Gov. Mark Dayton has vetoed the final bill of 2012, an attempt to change the child custody formula to guarantee parents more time with their children

“Both proponents and opponents make compelling arguments in support of their respective positions,” Dayton wrote in a Thursday letter to the Legislature, after opting not to sign the custody bill, essentially issuing a pocket veto of the legislation.

Right now, Minnesota law presumes that both parents in a custody settlement will get a minimum amount of time — 25 percent of the year — with their child. The bill would have increased that minimum to 35 percent.

Supporters of the change said it would give non-custodial parents more quality time with a child than every other weekend and two weeks during the summer — a breakdown that doesn’t even equal 25 percent of the child’s year.

The bill isn’t the bill that I wanted – which would have created a rebuttable presumption that joint physical custody was in the best interests of the children involve.d

No, this will merely created a presumption (rebuttable, of course) that children should have 35% of their time with the “non-custodial parent”, and that this calculation should be used in calculating child support. .

And that would have been very, very much in the “best interest of the children”:

Opponents said the new formula took control away from courts and was designed to represent a parent’s interest more than the child’s.

That is a completely meaningless phrase – one that the bill’s various opponents have been chanting mindlessly ever since the veto came out, and can only have come from someone who doesn’t have children, or has never dealt with chidlren of otherwise-capable divorced parents.

What could be more in the “best interest of the children” than spending more time with both parents?

In his letter to lawmakers, Dayton said there was too much uncertainty about how the change in the custody formula might affect children. But he urged lawmakers to take up debate on the issue again during the 2013 session.

When, he hopes, a DFL majority will make it a non-issue.  Otherwise, he’ll veto it again.

Look – Governor Dayton’s veto was loathsome unforgiveable, and I hope he answers to a higher power for it someday.  But it’s understandable; he’s acting at the bidding of the radical feminists who are among his most vital constituents.  And radical feminists hate any divorce reform – because that would involve reforming the transfer of money from men to women that has sprung from the de facto alimony system that the child support system has become.

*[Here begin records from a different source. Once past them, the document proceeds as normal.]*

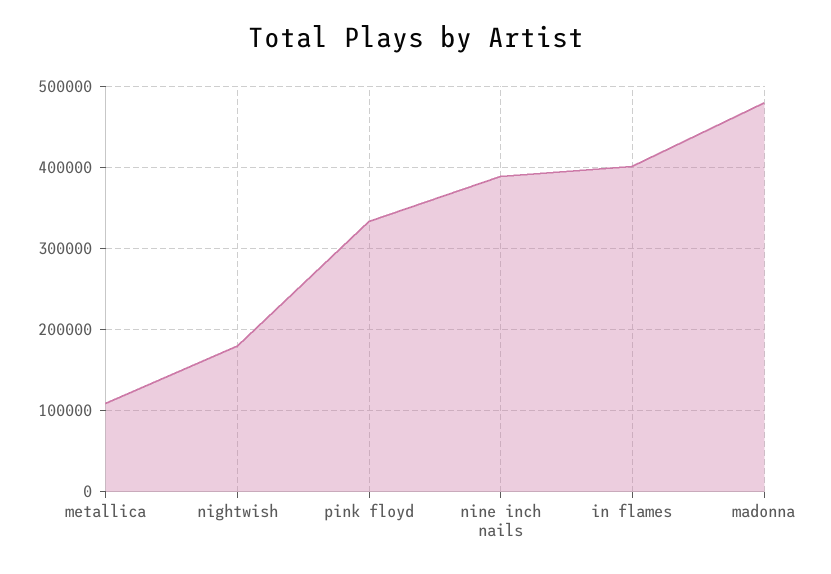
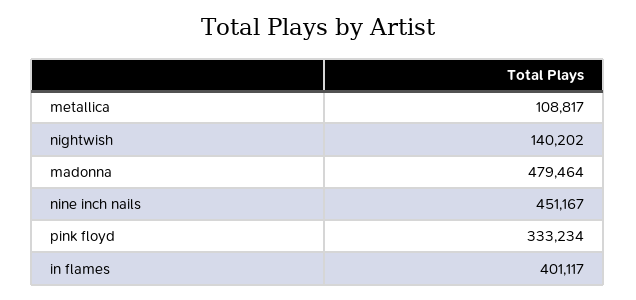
nightwish: 180000 -> 140202
nine inch nails: 390000 -> 451167

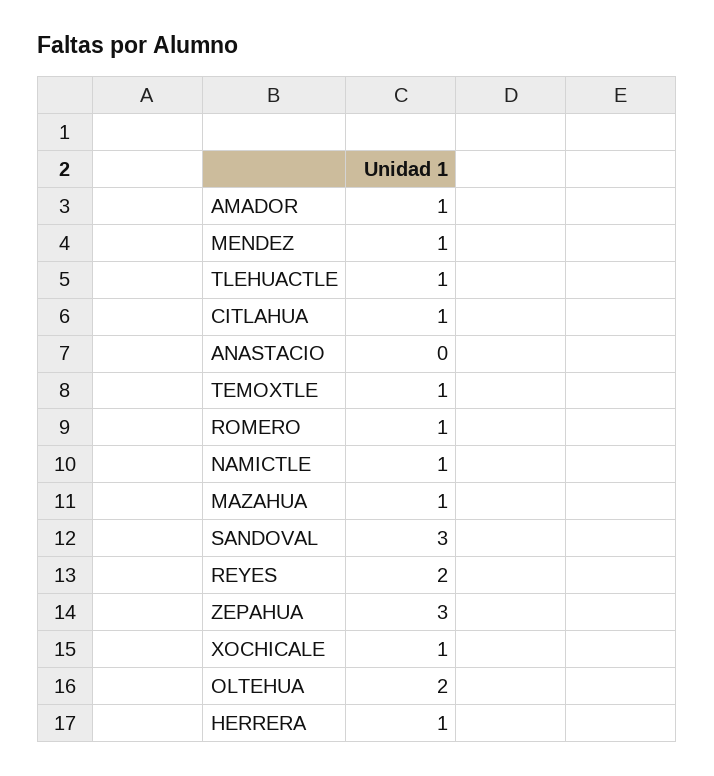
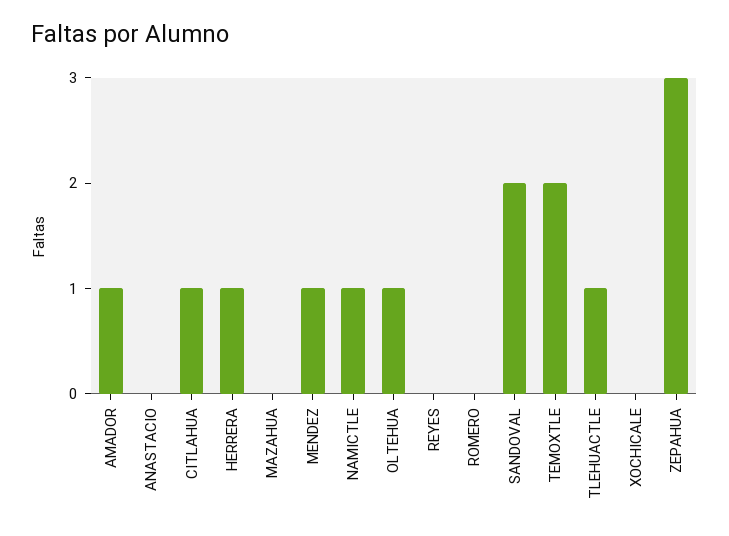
TEMOXTLE: 1 -> 2
ROMERO: 1 -> 0
MAZAHUA: 1 -> 0
SANDOVAL: 3 -> 2
REYES: 2 -> 0
XOCHICALE: 1 -> 0
OLTEHUA: 2 -> 1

But I’m not as angry with Governor Dayton  – who, let’s be honest, isn’t doing any of the thinking, he’s just doing what his shareholders tell him to do – as I am with the legislators of both parties who cut the guts out of the original reform proposal (which would have created the rebuttable presumption of joint physical custody).   They, not our playboy plutocrat rent-a-governor, are the ones who see and hear the pain caused by the barbarism of our current divorce system.

(Yes, I’m looking at  you, Steve Smith; if you run in the primary, I will do everything I can to see that Cindy Pugh crushes you without mercy).

3 thoughts on “Back To The Parental Plantation

  1. Thank goodness that I never had to deal with a divorce situation. I feel for the guys, because 99% of the time, they get screwed. Even if the man can prove that the women is totally in the wrong, women get the benefit of the doubt. And don’t even get me started on the lawyas and their fees, because to me, it’s legalized theft!

  2. vetoing this bill was necessary to maintain the jobs of the lawyers and social workers who feed off the disintegration of families. This could have seriously affected the level of campaign contributions the divorce lawyers will be expected to make this election cycle.

  3. The moral of this story is blindingly obvious – before you get married, get a prenup.